Schadowerstraße Station: Ursula Damm - Turnstile
They walk or run, they move and are marked as energy points. “They” are passersby, passengers and commuters in the interactive installation Turnstile, by the artist Ursula Damm. The core element is the LED projection screens that are programmed to transmit the movements of people on the surface in real time. Pictures of people become kinetic energies, framed by the geometries of the blue glass walls of the station.
"At Pempelforter Strasse space and image alternate, the flatness of the black and white is made spatial by the overlapping and collision of the bands. As directed superscriptions on public space, the bands simulate pathways that extend absurdly into infinity - or gay, if the idea is continued in spectral terms."
Anja Schürmann, art historian
Pempelforter Straße Station: Heike Klussmann – Surround
They stick through the walls and hang from the ceilings, they are angular, squared off and play with here and there, with here and now. The Pempelforter Straße station, by Heike Klussmann, is a sculpture with sculptures. The artist measured out the station and translated it into a 3D model with graphic banding. She laid white stripes over enameled walls, aluminum ceilings and concrete floors. The floor is black. White bands float through the five station entrances, through all the spaces, overlapping and joining up. A station in which floors, walls and ceilings seem to be woven into one another and which just repeats the idea: here and there, here and now.
"The art does not serve to distract. It turns our awareness back to the very journey on which we find ourselves. Station after station."
Gerrit Gohlke, author and curator
Wehrhahn Line by Kerber Verlag
The Wehrhahn Line is a length of the underground railway that was communally developed from the beginning, by architects, artists, engineers and the municipal administration in the centre of Düsseldorf. The project has a reputation for cooperative, holistic construction. The substantively and (photo)graphically sophisticated publication illuminates in detail the background of this unusual and exemplary cooperation.
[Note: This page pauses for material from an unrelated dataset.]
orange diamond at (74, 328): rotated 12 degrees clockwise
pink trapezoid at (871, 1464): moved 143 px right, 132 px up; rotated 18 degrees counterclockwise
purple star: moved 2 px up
This book, with 240 pages, is divided into the chapters “Bau, Kunst, Architektur” (“Building, Art, Architecture”), “Kontinuum / Tunnel” (“Continuum / Tunnel”) and “Schnitt / Stationen” (“Section / Stations”). Even the boldly, delicately engraved cardboard cover illustrates the aspiration that the editors and designers have for the content and graphics. They realize the whole with the possibilities of publicity at the fore: interviews, essays, factual reports in conjunction with architectural photography, drawings and plans. In this way, the book shows the reader the way for future and similarly disposed projects that can develop into such traffic culture platforms, if everything goes as planned and the parties involved do not lose sight of the goal.
"Architecture and art can inextricably combine, such that they respond to each other in a process of cross-fertilization and mutual enhancement. Together, they can influence how we experience space."